Last Updated: July 6, 2007


 

U.S. Pork Producers Support the Peru FTA

·        The free trade agreement negotiated between the United States and Peru, when implemented, will create important new opportunities for U.S. pork producers. U.S. pork exports to Peru currently are restricted by duties as high as 25 percent.  However, the Peru Trade Promotion Agreement (PTPA), if implemented, will establish immediate tariff reductions on all pork products.  Some pork products will receive unlimited duty free access upon implementation of the agreement.  Tariffs on most pork items will be phased out within five years.  All pork tariffs will be completely phased out in ten years.

 

·        In addition to the favorable market access provisions, significant sanitary and technical issues have been resolved.  By a letter dated January 5, 2006 the Peruvian government confirmed that it shall recognize the meat inspection system of the United States as equivalent to its own meat inspection system.  The aggressive market access provisions coupled with the agreement on equivalence make the Peru agreement a state of the art agreement for pork producers to which all future FTAs will be compared.

  

·        Live hog prices are positively impacted by the introduction of new export markets.  Recent price strength in U.S. pork markets is directly related to increased U.S. pork exports.  Mexico continues to be a strong and growing export market for U.S. pork.  The same competitive advantage that has resulted in expanded U.S. pork exports to Mexico will also facilitate an expansion of U.S. pork exports to 28 million new consumers in Peru.

 

·        The most important impact of PTPA is the income growth that accompanies free trade. Most consumers in Peru currently are at an income level that does not allow them to consume meat on a regular basis.
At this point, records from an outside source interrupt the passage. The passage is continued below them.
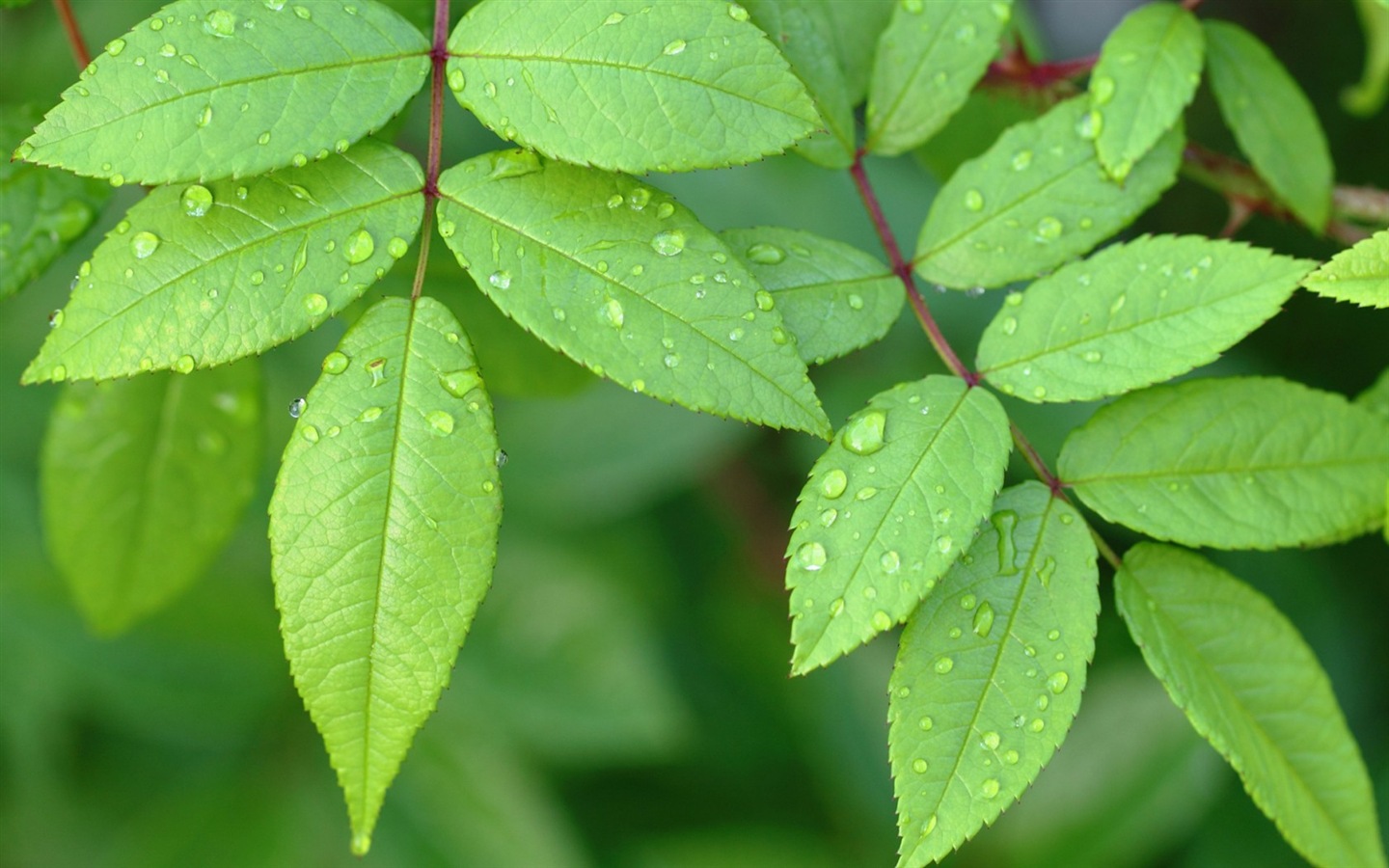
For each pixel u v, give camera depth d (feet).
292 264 1.82
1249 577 2.78
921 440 1.85
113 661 2.32
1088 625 1.85
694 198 2.67
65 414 2.01
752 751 2.67
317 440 1.81
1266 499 1.89
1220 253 1.88
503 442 2.64
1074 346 1.88
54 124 1.80
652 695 2.40
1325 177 2.00
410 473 1.81
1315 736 1.89
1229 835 2.58
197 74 1.81
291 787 2.38
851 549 1.83
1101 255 1.89
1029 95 2.05
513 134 1.82
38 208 1.91
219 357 1.82
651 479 2.63
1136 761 2.39
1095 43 3.10
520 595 2.49
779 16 1.92
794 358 1.82
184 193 1.82
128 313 1.81
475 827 2.33
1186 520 1.88
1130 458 1.89
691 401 1.81
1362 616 2.86
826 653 1.82
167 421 2.02
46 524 2.03
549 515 2.62
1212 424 1.90
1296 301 3.03
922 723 1.83
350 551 1.81
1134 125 1.91
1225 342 1.87
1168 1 1.95
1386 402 1.93
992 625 1.85
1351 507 1.89
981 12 1.94
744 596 2.87
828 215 2.69
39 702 2.32
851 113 1.93
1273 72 2.00
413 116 2.17
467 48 1.83
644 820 2.60
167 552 2.05
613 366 1.81
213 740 2.39
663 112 1.82
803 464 2.69
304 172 1.83
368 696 1.81
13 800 2.32
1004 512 1.87
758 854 2.48
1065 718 1.84
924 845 1.82
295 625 1.81
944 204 1.92
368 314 1.82
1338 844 1.88
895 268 1.91
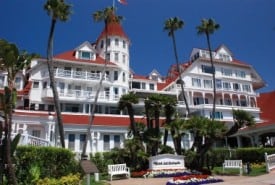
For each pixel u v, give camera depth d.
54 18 32.78
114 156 29.27
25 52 14.62
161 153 28.89
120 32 57.62
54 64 48.66
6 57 13.47
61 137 29.17
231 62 65.25
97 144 39.00
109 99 49.09
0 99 13.36
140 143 28.64
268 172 23.59
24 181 15.06
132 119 30.67
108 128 40.28
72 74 48.28
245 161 33.88
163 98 29.69
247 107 59.44
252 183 16.86
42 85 46.62
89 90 49.84
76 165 19.91
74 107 47.12
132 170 26.92
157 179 22.58
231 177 21.97
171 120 30.47
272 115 62.97
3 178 13.73
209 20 49.81
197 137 27.41
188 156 27.53
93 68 51.19
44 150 16.89
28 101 46.44
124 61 56.25
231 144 52.53
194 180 19.27
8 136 13.04
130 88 57.19
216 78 63.31
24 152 15.56
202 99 61.38
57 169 17.77
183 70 64.69
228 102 63.41
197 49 64.31
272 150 32.97
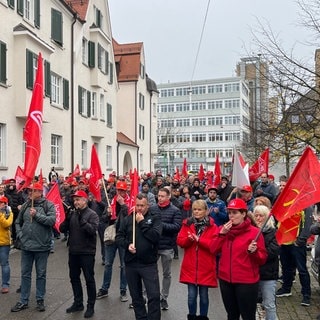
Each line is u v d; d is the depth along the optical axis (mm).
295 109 11844
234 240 5008
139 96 41625
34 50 18516
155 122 46844
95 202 10258
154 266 5715
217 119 86875
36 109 7324
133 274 5699
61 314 6668
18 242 6945
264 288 5520
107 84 30328
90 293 6590
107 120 30547
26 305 6930
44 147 20547
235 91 85562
Prosperity created by a free trade agreement will create millions of new customers for U.S. meat and other agricultural products.

 

·        According to Iowa State University economist Dermot Hayes, PTPA, when fully implemented, will cause hog prices to be 83 cents higher than would otherwise have been the case.  That means that the profits of the average U.S. pork producer will expand by 7 percent.

 

·        Congressional action is needed!  This agreement provides significant benefits for U.S. pork producers, which cannot be realized until the agreement is implemented.